- _What you will do_
Rewrite the text of every entry below, renaming each "QUICK VIEW" to "PREVIEW" and keeping everything else the same. Omit the pictures.

[Saved entries]
• • • •

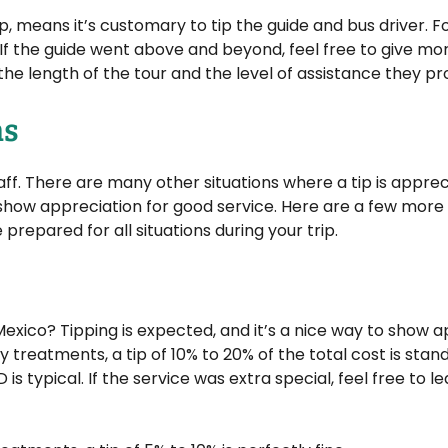
rip, means it’s customary to tip the guide and bus driver. F
. If the guide went above and beyond, feel free to give mor
he length of the tour and the level of assistance they pr
ns
staff. There are many other situations where a tip is apprec
o show appreciation for good service. Here are a few mor
prepared for all situations during your trip.
Mexico? Tipping is expected, and it’s a nice way to show 
dy treatments, a tip of 10% to 20% of the total cost is stan
s typical. If the service was extra special, feel free to lea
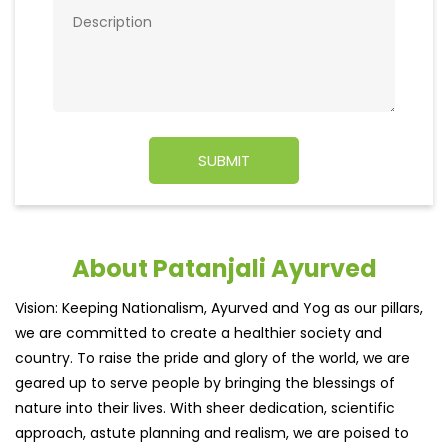
About Patanjali Ayurved
Vision: Keeping Nationalism, Ayurved and Yog as our pillars,
we are committed to create a healthier society and
country. To raise the pride and glory of the world, we are
geared up to serve people by bringing the blessings of
nature into their lives. With sheer dedication, scientific
approach, astute planning and realism, we are poised to
write a new success story for the world.
MISSION: Making India an ideal place for the growth and
development of Ayurveda and a prototype for the rest of
the w
read more...
Ratings & Reviews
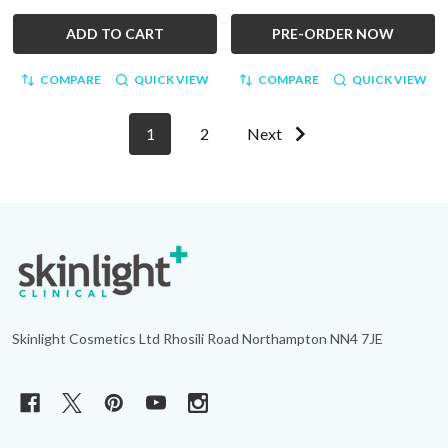
ADD TO CART
PRE-ORDER NOW
COMPARE
QUICK VIEW
COMPARE
QUICK VIEW
1
2
Next
Footer
Start
Skinlight Cosmetics Ltd Rhosili Road Northampton NN4 7JE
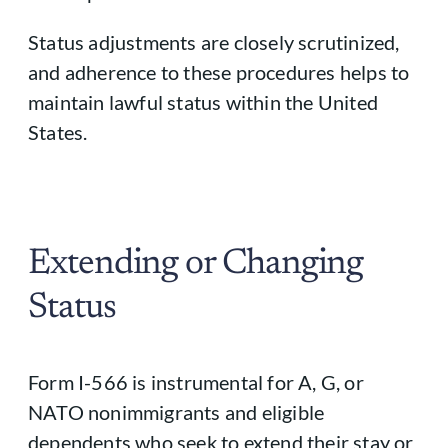
Status adjustments are closely scrutinized,
and adherence to these procedures helps to
maintain lawful status within the United
States.
Extending or Changing
Status
Form I-566 is instrumental for A, G, or
NATO nonimmigrants and eligible
dependents who seek to extend their stay or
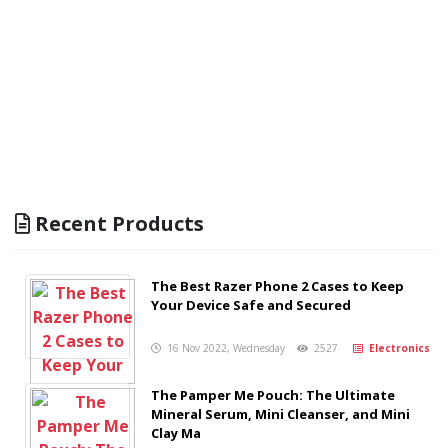
Recent Products
The Best Razer Phone 2 Cases to Keep
Your Device Safe and Secured
16 Nov 2022, Wednesday
2527
Electronics
The Pamper Me Pouch: The Ultimate
Mineral Serum, Mini Cleanser, and Mini
Clay Ma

• • • •

- _Exercise solution_
rip, means it’s customary to tip the guide and bus driver. F
. If the guide went above and beyond, feel free to give mor
he length of the tour and the level of assistance they pr
ns
staff. There are many other situations where a tip is apprec
o show appreciation for good service. Here are a few mor
prepared for all situations during your trip.
Mexico? Tipping is expected, and it’s a nice way to show 
dy treatments, a tip of 10% to 20% of the total cost is stan
s typical. If the service was extra special, feel free to lea
About Patanjali Ayurved
Vision: Keeping Nationalism, Ayurved and Yog as our pillars,
we are committed to create a healthier society and
country. To raise the pride and glory of the world, we are
geared up to serve people by bringing the blessings of
nature into their lives. With sheer dedication, scientific
approach, astute planning and realism, we are poised to
write a new success story for the world.
MISSION: Making India an ideal place for the growth and
development of Ayurveda and a prototype for the rest of
the w
read more...
Ratings & Reviews
ADD TO CART
PRE-ORDER NOW
COMPARE
PREVIEW
COMPARE
PREVIEW
1
2
Next
Footer
Start
Skinlight Cosmetics Ltd Rhosili Road Northampton NN4 7JE
Status adjustments are closely scrutinized,
and adherence to these procedures helps to
maintain lawful status within the United
States.
Extending or Changing
Status
Form I-566 is instrumental for A, G, or
NATO nonimmigrants and eligible
dependents who seek to extend their stay or
Recent Products
The Best Razer Phone 2 Cases to Keep
Your Device Safe and Secured
16 Nov 2022, Wednesday
2527
Electronics
The Pamper Me Pouch: The Ultimate
Mineral Serum, Mini Cleanser, and Mini
Clay Ma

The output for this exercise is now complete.